Celestini ha effettuato la sua ripresa dal Monte Secchieta, situato sul crinale settentrionale del Pratomagno, a un'altitudine di circa 1450 metri. L'immagine è stata catturata circa trenta minuti dopo il tramonto, utilizzando una fotocamera Nikon D7200 abbinata a un teleobiettivo settato a 250 millimetri. La compressione prospettica tipica dei teleobiettivi ha permesso di avvicinare visivamente i diversi piani del paesaggio, rendendo contemporaneamente visibili gli iconici edifici fiorentini, le colline di Signa e i Monti Pisani, e infine, il profilo lontano dell'arco alpino.

Secondo l'analisi dell'autore, tra le vette alpine immortalate spiccano il Monte Mongioie, nelle Alpi Liguri, e il Monte Gélas, situato al confine tra Italia e Francia.

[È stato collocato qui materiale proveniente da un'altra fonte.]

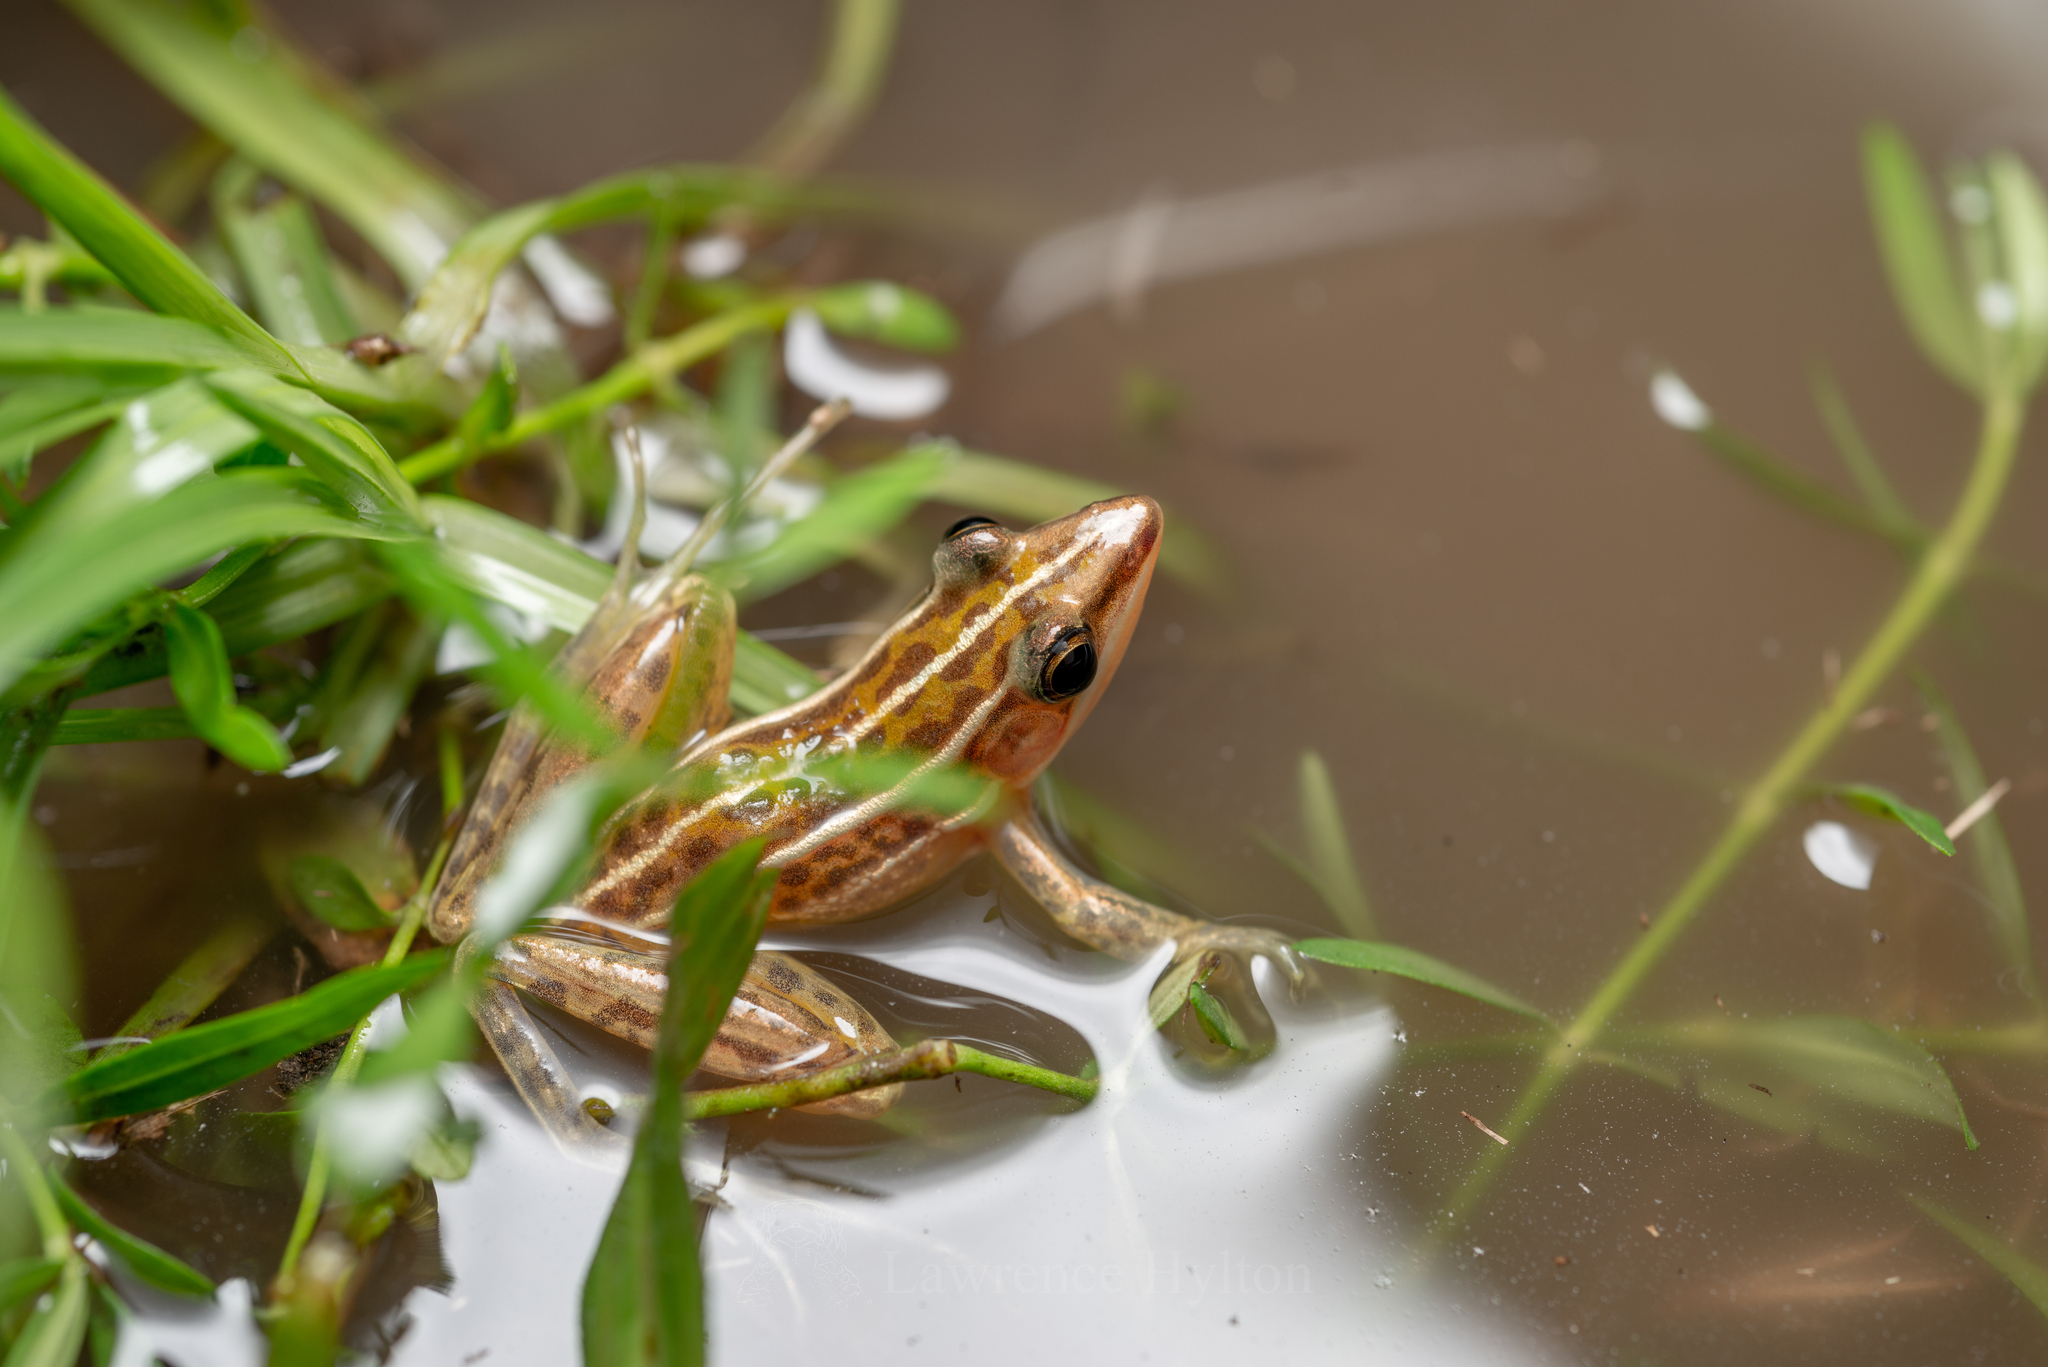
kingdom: Animalia
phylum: Chordata
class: Amphibia
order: Anura
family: Ranidae
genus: Hylarana
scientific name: Hylarana macrodactyla
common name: Brown grasspound frog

Il Mongioie si erge a 2630 metri di altezza in provincia di Cuneo, mentre il Gélas, con i suoi 3143 metri, rappresenta la cima più elevata del Parco nazionale del Mercantour in Francia e rientra nel Parco naturale delle Alpi Marittime sul versante italiano. La distanza aerea tra il Monte Secchieta e il Gélas è stata calcolata in quasi 339 chilometri, una misura che sottolinea la rarità di tale osservazione.

Fenomeni come la rifrazione atmosferica giocano un ruolo cruciale in queste osservazioni a lunga distanza, alterando leggermente il percorso della luce e la posizione apparente degli oggetti remoti. La capacità di ottenere scatti di tale portata richiede una perfetta congiunzione di trasparenza dell'aria, diffusione della luce e condizioni di rifrazione ottimali. Non è la prima volta che Celestini riesce in un'impresa simile; già in precedenza aveva documentato le Alpi Marittime e la Corsica dalla Croce del Pratomagno, ma l'inclusione di Firenze in questo ultimo scatto aggiunge un elemento di fascino e unicità.

Questa fotografia non è solo un'immagine, ma una testimonianza della bellezza e della complessità del nostro territorio. Essa unisce simbolicamente il ricco patrimonio storico e monumentale di Firenze con la grandezza naturale delle Alpi, dimostrando come, in circostanze eccezionali e grazie alla maestria del fotografo, elementi così disparati possano coesistere armoniosamente in un unico, suggestivo panorama.